South Asian academics and think tanks develop policies and strategies to integrate the region, despite political lethargy and a moribund South Asia Association Regional Co-operation which started a decade ago with high hopes.
In 2008 the SAARC organization started with a preferential trade agreement, which was expected to lead to a free trade deal, customs union and by 2020, European style integrated area.
But the SAARC had ground to a halt, Dushni Weerakoon, head of Sri Lanka’s Institute of Policy Studies said, kicking off a South Asia Economic Summit, bringing together think tanks, civil society and several private enterprises.
The annual meet was initiated 12 years ago by top Sri Lanka economist and former head of IPS, Saman Kelegama, who was a strong advocate of free trade. This year’s summit looks at ‘Fourth Industrial Revolution’ as technology drives change.
Weerakoon said there were challenges including premature de-industrialization, jobless growth. South Asia had an increasingly educated workforce but technology was also bringing challenges including in privacy and ethics, that had to be dealt with.
The SAARC process had also ground to a halt, amid political differences.
Mustafisu Rahman, from the Center of Policy Dialogue in Bangladesh said while the SAARC political will had waned the regional thinkers and academics who believed in the original vision should not give up.

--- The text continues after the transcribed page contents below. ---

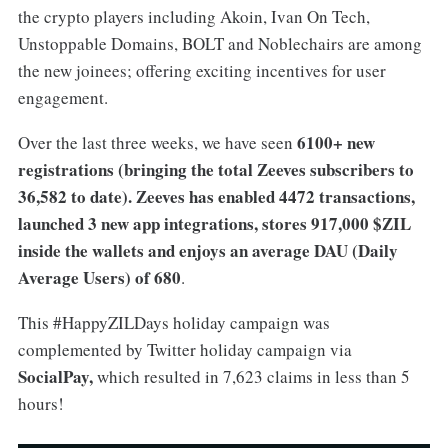
the crypto players including Akoin, Ivan On Tech,
Unstoppable Domains, BOLT and Noblechairs are among
the new joinees; offering exciting incentives for user
engagement.
6100+ new
Over the last three weeks, we have seen
registrations (bringing the total Zeeves subscribers to
36,582 to date). Zeeves has enabled 4472 transactions,
launched 3 new app integrations, stores 917,000 $ZIL
inside the wallets and enjoys an average DAU (Daily
Average Users) of 680
.
This #HappyZILDays holiday campaign was
complemented by Twitter holiday campaign via
SocialPay,
which resulted in 7,623 claims in less than 5
hours!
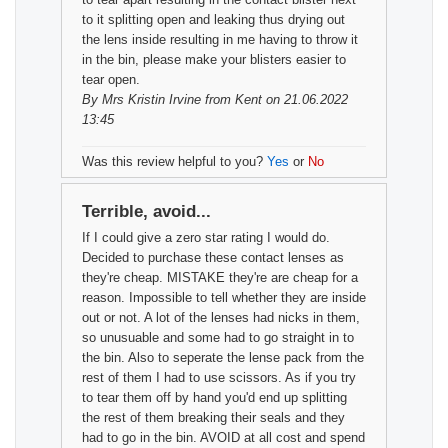
to it splitting open and leaking thus drying out
the lens inside resulting in me having to throw it
in the bin, please make your blisters easier to
tear open.
By
Mrs Kristin Irvine
from Kent on 21.06.2022
13:45
Was this review helpful to you?
Yes
or
No
Terrible, avoid...
If I could give a zero star rating I would do.
Decided to purchase these contact lenses as
they're cheap. MISTAKE they're are cheap for a
reason. Impossible to tell whether they are inside
out or not. A lot of the lenses had nicks in them,
so unusuable and some had to go straight in to
the bin. Also to seperate the lense pack from the
rest of them I had to use scissors. As if you try
to tear them off by hand you'd end up splitting
the rest of them breaking their seals and they
had to go in the bin. AVOID at all cost and spend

“I think that vision something which still drives us,” he said. “I think we have to be prepared with a policy agenda and recommendations when political leaders are ready.”
He said at bi-lateral and sub-regional level as well as non-state level some progress was being made.
Sachin Chaturvedi, Director General at the Research and Information System for Developing Countries, said the region was running into global geopolitical issues with trade tensions between the US and China.